What shows up is static, dead, and instrumental in nature. It carries a familiarity that suggests what should be done about it.

The book is dense and takes hard work to slog through. I am still at it, but have been collecting key descriptive phrases McGilchrist attributes to each side. Here is my list based mostly on his choice of words, but with some additions of my own making.

Left Hemisphere Right Hemisphere
Already known New, incoming
Re-presenting Presenting
Abstract Contextual
Categories Individual (real) people and things
Divided into parts Whole, organic, gestalt
Grasping, predictability Exploring, possibility

In Heidegger’s words, again, whatever actions follow from left hemisphere thinking are inauthentic, arising out of conformity to the past and whatever commands were assigned to the constructed situation.
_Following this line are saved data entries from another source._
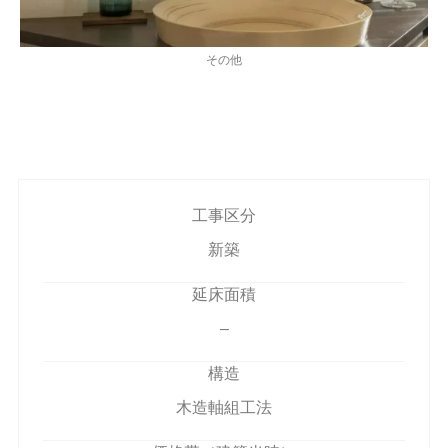
その他
工事区分
新築
延床面積
–
構造
木造軸組工法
The right brain leads to authentic behaviors, arising anew from the living presence in view. The left views the world as mechanistic; the right as complex. 

Does any of this sound familiar to Lean thinkers?

I believe this model helps explain why Lean works, and why, in so many cases, it doesn’t.

Lean is fundamentally a learning practice, seeking to reveal less than perfect relationships in a system of action, beginning with manufacturing, but expanding to other areas, like investment or strategy in general. Learning begins by understanding the immediate present to the fullest extent possible (Lean’s core practice of grasping the situation), followed by tweaking the system based on that understanding, to nudge it toward perfection. This form of learning is a right-brain process.

Our modern world of science and technology is a left-brain world. The fundamental models to explain it are mechanistic, analytic, and reductionistic. We modern human beings exist there almost to the exclusion of the right-brain, living world.

This helps explain why we tend to treat “others” as commodities, reducing them to a bundle of left-brain abstractions. It helps explain why we encounter so many negative unintended outcomes even as we try to refine our technological and technocratic systems.

Think for a minute why one of the most common lean tools, asking the 5 whys, works so well. It basically forces the practitioner to move out of the familiar left-brain mode to the right brain processes that can expose the situation without the presuppositions that are always present whenever our left-brains start working. As Michael Balle writes, “it’s a practice to develop deep, narrow-specific knowledge and makes little sense if divorced from the actual technical process it’s being applied to.”

The connection between lean and the right-left hemisphere model of the brain presenced (sic) itself while I was working on the manuscript for my new book on flourishing. It won’t be out for some months, but you can see some of the ideas on my blog. I see flourishing as the goal of individual and social life in the same way lean sees perfection as its objective.

Flourishing is the fulfillment of genetic potential for all life and, for humans, the additional experience of living every moment fully connected to the world. It is a life of relationship, connectedness, love, wonder, awe, care, mystery, and so on.

It exists, as I have discovered, only in a right-hemisphere culture. Ours, like all modern societies, has become a predominately left-brain culture that has produced the myriad of civilizing technologies and ideas that we treasure, but is keeping flourishing largely under wraps. To make flourishing the normal way of being will take a cultural situated re-balancing of the two spheres.

To make lean thinking the normal practice in an organization will take the same kind of rebalancing.

Both are exceedingly difficult hard to do when societal norms strongly support left-brain thinking and action. Organizations that are serious about lean can start to move in that direction by first, acknowledging that lean thinking is a right-hemisphere activity, and then, by employing practices that induce and embed it. The example above of the 5 whys works because it forces the players to see the whole, not the parts.